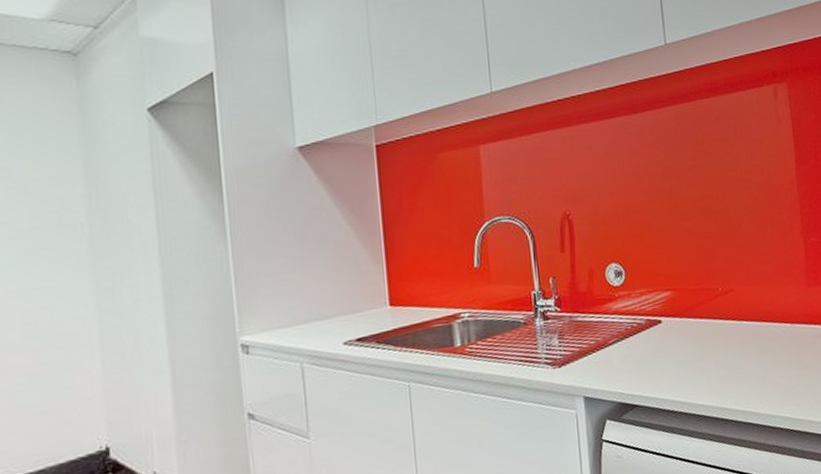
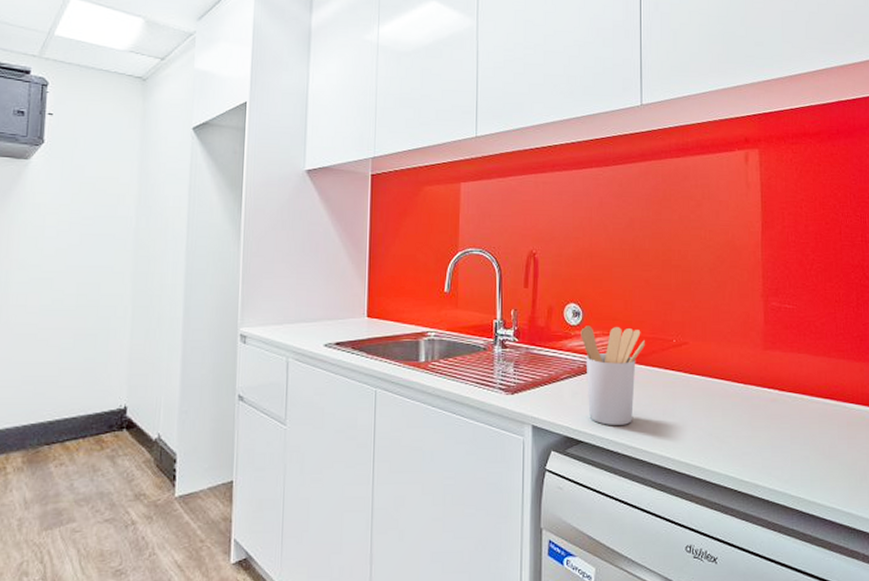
utensil holder: none [625,282,693,385] -> present [581,326,646,425]

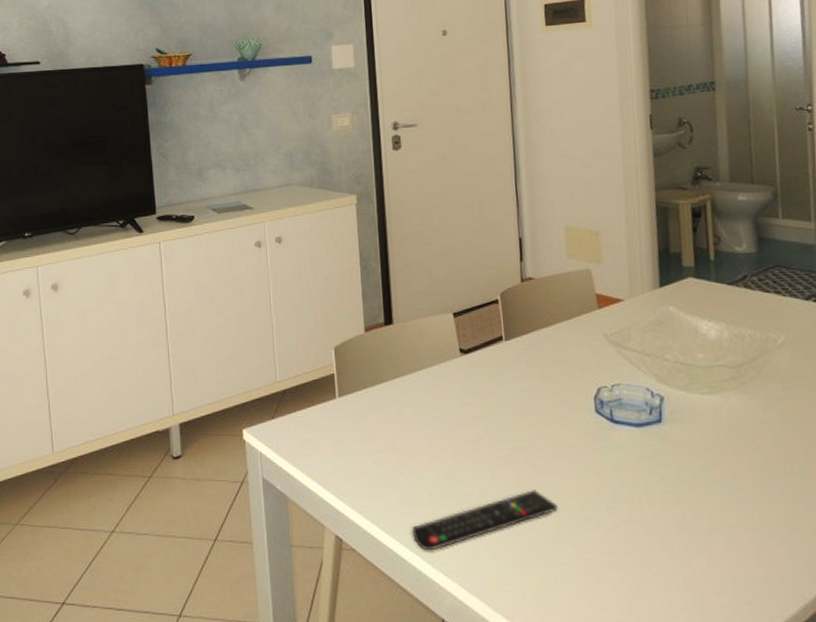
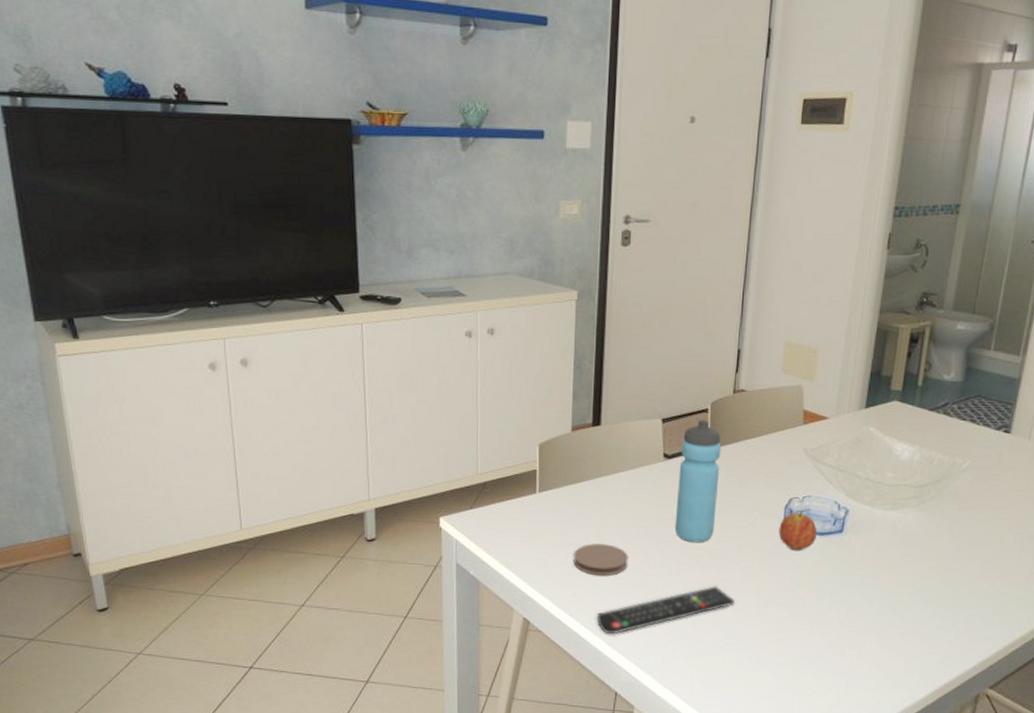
coaster: none [380,449,438,485] -> present [573,544,628,576]
water bottle: none [476,311,523,443] -> present [674,420,722,543]
fruit: none [591,400,635,446] -> present [778,510,818,551]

* [WHAT THIS TASK INVOLVES]
Omit the pictures, then output the rest of the listing exactly.

* [SOLUTION]
utensil holder: none [625,282,693,385] -> present [581,326,646,425]

coaster: none [380,449,438,485] -> present [573,544,628,576]
water bottle: none [476,311,523,443] -> present [674,420,722,543]
fruit: none [591,400,635,446] -> present [778,510,818,551]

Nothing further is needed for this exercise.